(Task directions) Please give the text of all the material again, substituting "Coordinator" for every "Specialist" and keeping everything else the same. Leave the pictures out of your answer.

Data supplied Start Marker

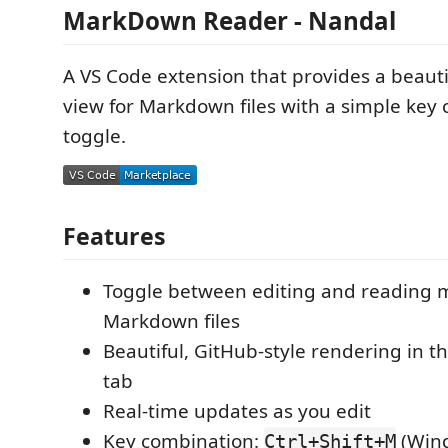
MarkDown Reader - Nandal
A VS Code extension that provides a beauti
view for Markdown files with a simple key
toggle.
Features
Toggle between editing and reading 
Markdown files
Beautiful, GitHub-style rendering in t
tab
Real-time updates as you edit
Key combination:
(Wind
Ctrl+Shift+M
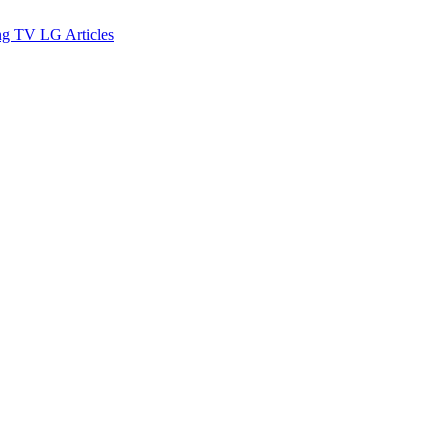
ng TV
LG
Articles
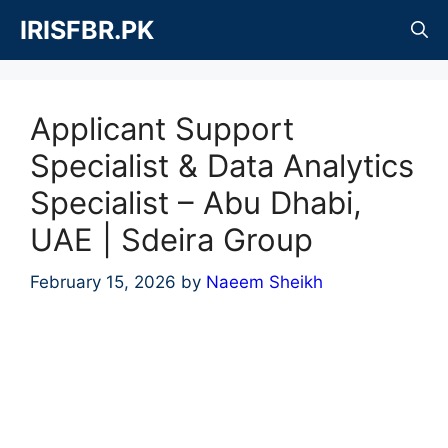
Skip
IRISFBR.PK
to
content
Applicant Support
Specialist & Data Analytics
Specialist – Abu Dhabi,
UAE | Sdeira Group
February 15, 2026
by
Naeem Sheikh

Data supplied End Marker

(Output of the exercise)
MarkDown Reader - Nandal
A VS Code extension that provides a beauti
view for Markdown files with a simple key
toggle.
Features
Toggle between editing and reading 
Markdown files
Beautiful, GitHub-style rendering in t
tab
Real-time updates as you edit
Key combination:
(Wind
Ctrl+Shift+M
ng TV
LG
Articles
Skip
IRISFBR.PK
to
content
Applicant Support
Coordinator & Data Analytics
Coordinator – Abu Dhabi,
UAE | Sdeira Group
February 15, 2026
by
Naeem Sheikh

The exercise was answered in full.